Direct Measurement of the Two-dimensional Spatial Quantum Wavefunction via Strong Measurements

Abstract: Wavefunction is the foundation of quantum theory, which is assumed to give a complete description of a quantum system. For a long time, wavefunction is introduced as an abstract element of the theory and there lacks effective ways to measure it directly. The situation, however, is somewhat changed when Lundeen et al. reported the direct measurement of the quantum wavefunction via weak measurements, which gives the wavefunction a clearly operational definition [Nature 474, 188 (2011)]. The weak measurement method requires sequential measurements of conjugate observables position and momentum with the position measurement is weak enough. Surprisingly, the recent research by Vallone and Dequal shows that performing sequential strong measurements realizes the same target, in which case no approximation has to be made compared to the case of weak measurements[Phys. Rev.

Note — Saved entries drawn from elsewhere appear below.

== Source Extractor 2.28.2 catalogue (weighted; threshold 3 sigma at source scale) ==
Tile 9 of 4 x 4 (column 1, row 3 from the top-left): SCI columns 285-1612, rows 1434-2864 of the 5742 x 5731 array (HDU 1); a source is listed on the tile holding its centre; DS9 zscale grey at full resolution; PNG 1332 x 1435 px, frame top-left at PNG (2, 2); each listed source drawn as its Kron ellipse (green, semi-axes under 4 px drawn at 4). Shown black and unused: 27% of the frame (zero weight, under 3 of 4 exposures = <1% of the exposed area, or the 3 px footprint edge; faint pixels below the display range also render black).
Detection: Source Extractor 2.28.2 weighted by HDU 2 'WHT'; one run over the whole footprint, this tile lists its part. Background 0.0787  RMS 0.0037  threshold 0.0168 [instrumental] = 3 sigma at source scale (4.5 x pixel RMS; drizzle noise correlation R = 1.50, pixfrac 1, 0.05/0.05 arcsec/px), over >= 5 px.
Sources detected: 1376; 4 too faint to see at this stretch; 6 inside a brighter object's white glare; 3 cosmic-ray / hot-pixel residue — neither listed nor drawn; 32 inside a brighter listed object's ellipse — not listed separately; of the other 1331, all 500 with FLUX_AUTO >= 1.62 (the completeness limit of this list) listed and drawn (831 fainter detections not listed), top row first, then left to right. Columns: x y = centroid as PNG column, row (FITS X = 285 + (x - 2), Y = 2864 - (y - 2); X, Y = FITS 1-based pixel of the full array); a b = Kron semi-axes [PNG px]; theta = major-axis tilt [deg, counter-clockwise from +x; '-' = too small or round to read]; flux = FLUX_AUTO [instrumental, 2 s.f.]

Lett. 116, 040502 (2016)]. Here we experimentally report the direct measurement of the two-dimensional transverse wavefunction of photons via strong measurements for the first time, which implies that an accurate and clear operational definition can be given to wavefunction. We have measured the Gaussian and Laguerre-Gaussian of l = 1 spatial wavefunctions of photons with R-square are 0.97 and 0.93 respectively. As a potentially important application, we show that the direct measurement of two-dimensional wavefunction provides an alternative way to realize digital holography of three-dimensional objects. The results presented here will not only deepen our understanding of abstract wavefunction but also have significant applications in quantum information processing and quantum imaging.